Why AI Won’t Replace Software Engineering
- It was never the code generation part that was expensive. The bottleneck was never the typing. It was understanding, designing, testing, integrating, and deploying solutions.
- AI accelerated the part of software development that wasn’t really the problem. The real problem is the enormous surface area of the problems we want to solve with computers.
- Jevon’s paradox — generating more code -> more complexity, more integration, more maintenance, more behaviors to evaluate, less time to understand the problem.
- It’s not a productivity gain; it’s a complexity bomb with a delayed fuse.
- Good engineering is about small, reversible steps with fast feedback.
- Software development is a process of discovery, not just a solution.
- Continuous delivery = system is always releasable
- Work in small steps. Evaluate releasability after every step (defined with tests).
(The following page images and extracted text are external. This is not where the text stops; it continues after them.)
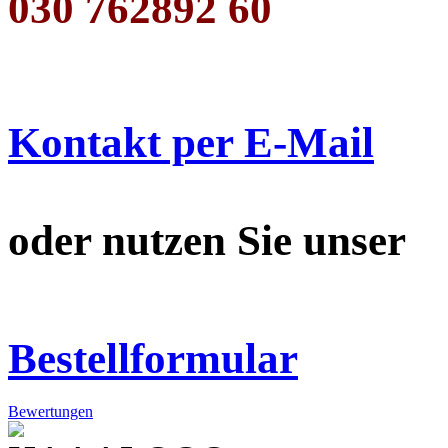
030 762892 60
Kontakt per E-Mail
oder nutzen Sie unser
Bestellformular
Bewertungen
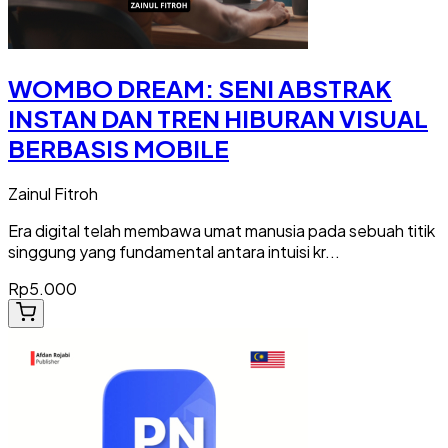
WOMBO DREAM: SENI ABSTRAK
INSTAN DAN TREN HIBURAN VISUAL
BERBASIS MOBILE
Zainul Fitroh
Era digital telah membawa umat manusia pada sebuah titik
singgung yang fundamental antara intuisi kr...
Rp5.000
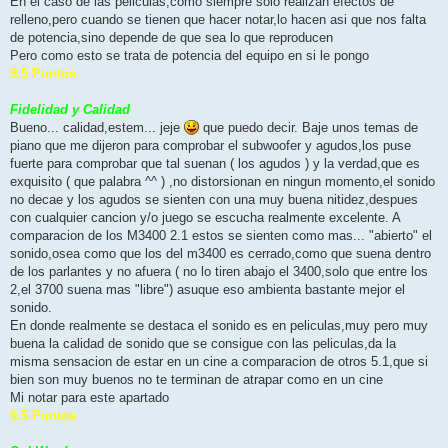
En el caso de las peliculas,como siempre solo realizan efectos de
relleno,pero cuando se tienen que hacer notar,lo hacen asi que nos falta
de potencia,sino depende de que sea lo que reproducen
Pero como esto se trata de potencia del equipo en si le pongo
9.5 Puntos
Fidelidad y Calidad
Bueno... calidad,estem... jeje
que puedo decir. Baje unos temas de
piano que me dijeron para comprobar el subwoofer y agudos,los puse
fuerte para comprobar que tal suenan ( los agudos ) y la verdad,que es
exquisito ( que palabra ^^ ) ,no distorsionan en ningun momento,el sonido
no decae y los agudos se sienten con una muy buena nitidez,despues
con cualquier cancion y/o juego se escucha realmente excelente. A
comparacion de los M3400 2.1 estos se sienten como mas... "abierto" el
sonido,osea como que los del m3400 es cerrado,como que suena dentro
de los parlantes y no afuera ( no lo tiren abajo el 3400,solo que entre los
2,el 3700 suena mas "libre") asuque eso ambienta bastante mejor el
sonido.
En donde realmente se destaca el sonido es en peliculas,muy pero muy
buena la calidad de sonido que se consigue con las peliculas,da la
misma sensacion de estar en un cine a comparacion de otros 5.1,que si
bien son muy buenos no te terminan de atrapar como en un cine
Mi notar para este apartado
9.5 Puntos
Organize the tests into a deployment pipeline.
- Automated testing forces us to be precise about what we want so we can verify we got what we wanted.
- Working small helps you make the best use of a limited context window.
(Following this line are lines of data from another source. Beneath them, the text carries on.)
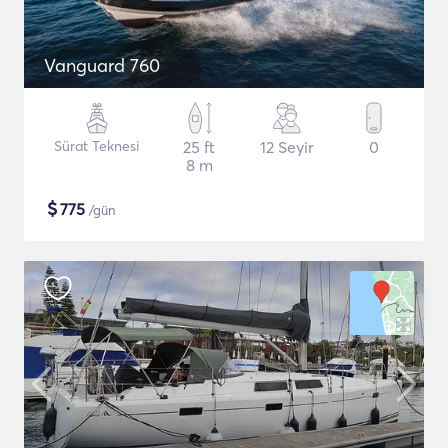
Vanguard 760
Sürat Teknesi
25 ft
12 Seyir
0
8 m
$
775
/gün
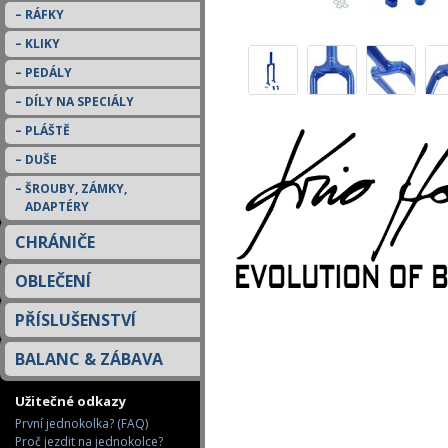
RÁFKY
KLIKY
PEDÁLY
DÍLY NA SPECIÁLY
PLÁŠTĚ
DUŠE
ŠROUBY, ZÁMKY,
ADAPTÉRY
CHRÁNIČE
OBLEČENÍ
PŘÍSLUŠENSTVÍ
BALANC & ZÁBAVA
Užitečné odkazy
První jednokolka? (FAQ)
Proč jezdit na jednokolce?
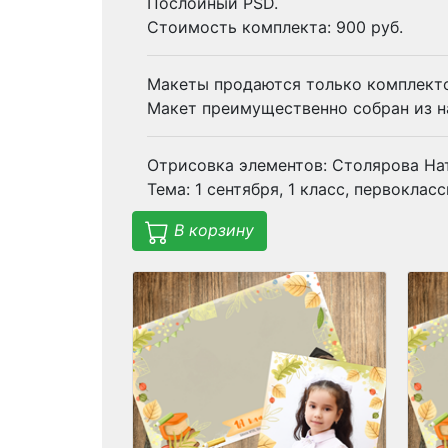
Послойный PSD.
Стоимость комплекта: 900 руб.
Макеты продаются только комплекто
Макет преимущественно собран из на
Отрисовка элементов: Столярова На
Тема: 1 сентября, 1 класс, первокласс
В корзину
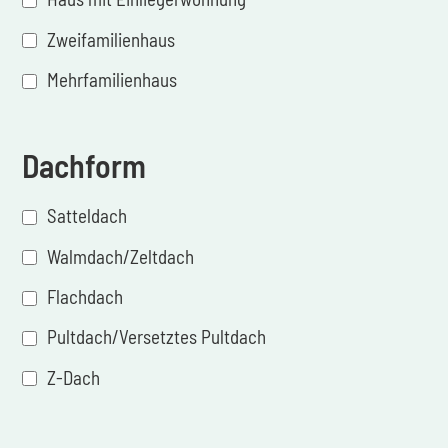
Zweifamilienhaus
Mehrfamilienhaus
Dachform
Satteldach
Walmdach/Zeltdach
Flachdach
Pultdach/Versetztes Pultdach
Z-Dach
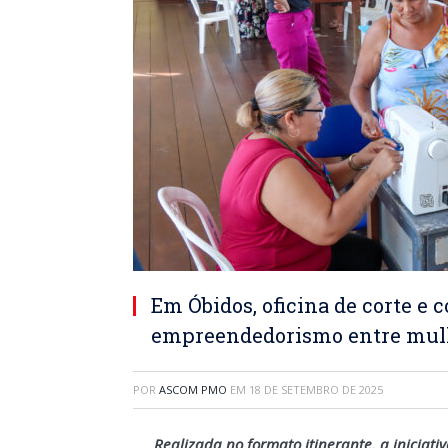
Em Óbidos, oficina de corte e 
empreendedorismo entre mul
POR
ASCOM PMO
EM
18 DE SETEMBRO DE 2025
Realizada no formato itinerante, a iniciat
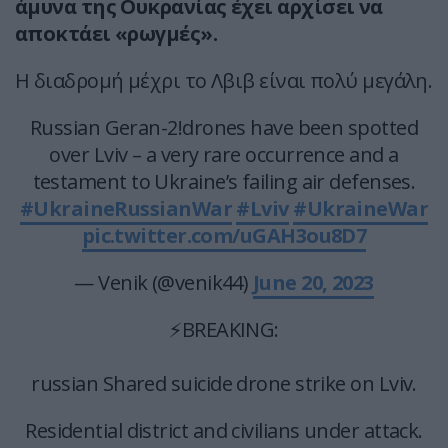
άμυνα της Ουκρανίας έχει αρχίσει να
αποκτάει «ρωγμές».
Η διαδρομή μέχρι το Λβιβ είναι πολύ μεγάλη.
Russian Geran-2!drones have been spotted
over Lviv – a very rare occurrence and a
testament to Ukraine’s failing air defenses.
#UkraineRussianWar
#Lviv
#UkraineWar
pic.twitter.com/uGAH3ou8D7
— Venik (@venik44)
June 20, 2023
⚡️BREAKING:
russian Shared suicide drone strike on Lviv.
Residential district and civilians under attack.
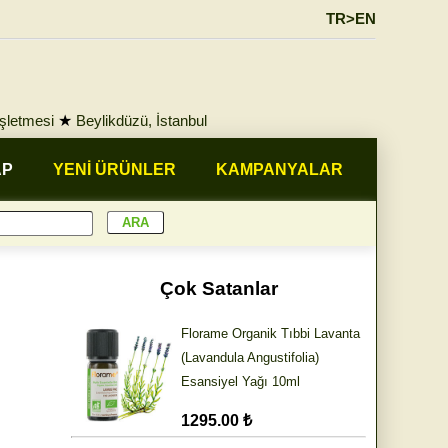
TR>EN
İşletmesi
★
Beylikdüzü, İstanbul
AP
YENİ ÜRÜNLER
KAMPANYALAR
Çok Satanlar
Florame Organik Tıbbi Lavanta
(Lavandula Angustifolia)
Esansiyel Yağı 10ml
1295.00 ₺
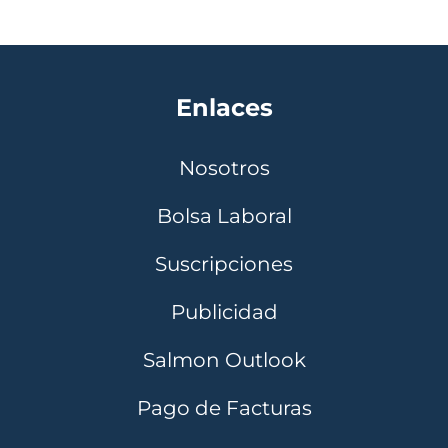
Enlaces
Nosotros
Bolsa Laboral
Suscripciones
Publicidad
Salmon Outlook
Pago de Facturas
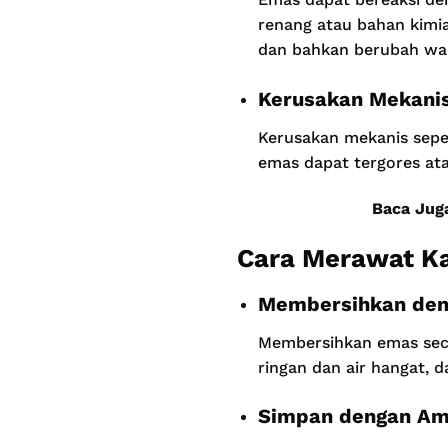
renang atau bahan kimi
dan bahkan berubah wa
Kerusakan Mekani
Kerusakan mekanis seper
emas dapat tergores ata
Baca Jug
Cara Merawat K
Membersihkan den
Membersihkan emas sec
ringan dan air hangat, 
Simpan dengan A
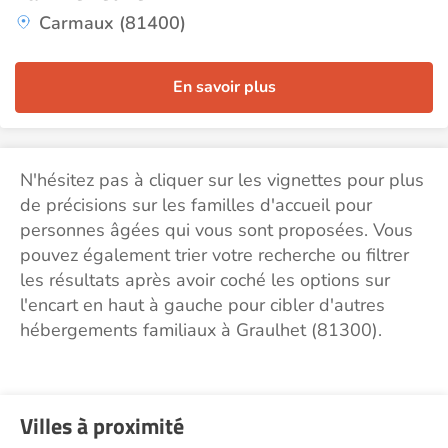
Carmaux (81400)
En savoir plus
N'hésitez pas à cliquer sur les vignettes pour plus
de précisions sur les familles d'accueil pour
personnes âgées qui vous sont proposées. Vous
pouvez également trier votre recherche ou filtrer
les résultats après avoir coché les options sur
l'encart en haut à gauche pour cibler d'autres
hébergements familiaux à Graulhet (81300).
Villes à proximité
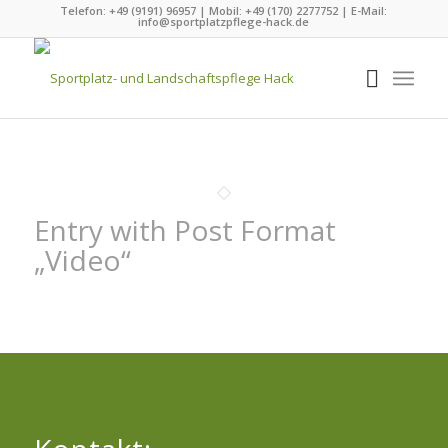
Telefon: +49 (9191) 96957 | Mobil: +49 (170) 2277752 | E-Mail:
info@sportplatzpflege-hack.de
Entry with Post Format
„Video“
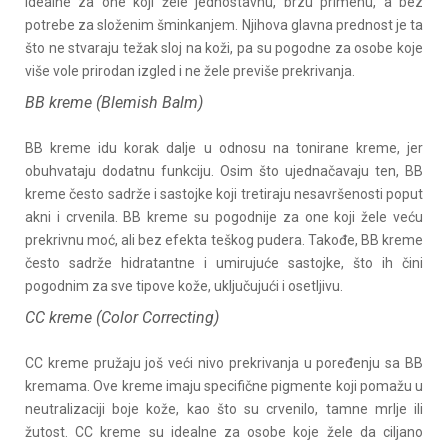
idealne za one koji žele jednostavnu, brzu primenu, a bez
potrebe za složenim šminkanjem. Njihova glavna prednost je ta
što ne stvaraju težak sloj na koži, pa su pogodne za osobe koje
više vole prirodan izgled i ne žele previše prekrivanja.
BB kreme (Blemish Balm)
BB kreme idu korak dalje u odnosu na tonirane kreme, jer
obuhvataju dodatnu funkciju. Osim što ujednačavaju ten, BB
kreme često sadrže i sastojke koji tretiraju nesavršenosti poput
akni i crvenila. BB kreme su pogodnije za one koji žele veću
prekrivnu moć, ali bez efekta teškog pudera. Takođe, BB kreme
često sadrže hidratantne i umirujuće sastojke, što ih čini
pogodnim za sve tipove kože, uključujući i osetljivu.
CC kreme (Color Correcting)
CC kreme pružaju još veći nivo prekrivanja u poređenju sa BB
kremama. Ove kreme imaju specifične pigmente koji pomažu u
neutralizaciji boje kože, kao što su crvenilo, tamne mrlje ili
žutost. CC kreme su idealne za osobe koje žele da ciljano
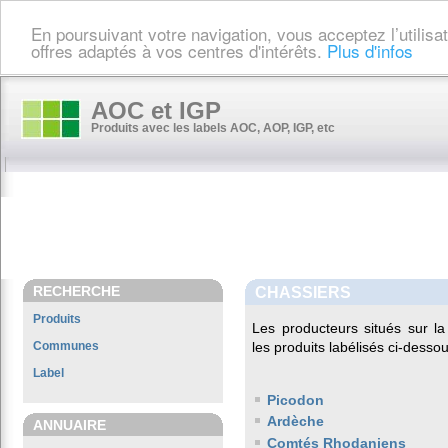
En poursuivant votre navigation, vous acceptez l’utilis
offres adaptés à vos centres d'intérêts.
Plus d'infos
AOC et IGP
Produits avec les labels AOC, AOP, IGP, etc
RECHERCHE
CHASSIERS
Produits
Les producteurs situés sur
Communes
les produits labélisés ci-dessou
Label
Picodon
Ardèche
ANNUAIRE
Comtés Rhodaniens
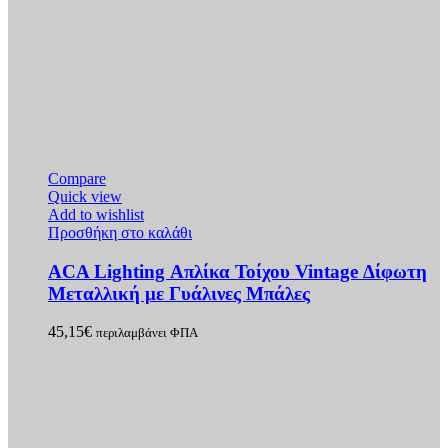
Compare
Quick view
Add to wishlist
Προσθήκη στο καλάθι
ACA Lighting Απλίκα Τοίχου Vintage Δίφωτη
Μεταλλική με Γυάλινες Μπάλες
45,15
€
περιλαμβάνει ΦΠΑ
- Being clear in criteria can help AI understand more quickly if it’s off track.
- Pipelines don’t care whether a human or AI wrote the code; either way it enforces the same standards.
- AI is good at taking general ideas and getting fairly close, but it’s usually a naive implementation.
- We need to teach AI tools TDD, and to not delete tests without asking a human first.
- The real skill is in engineering systems, not writing code.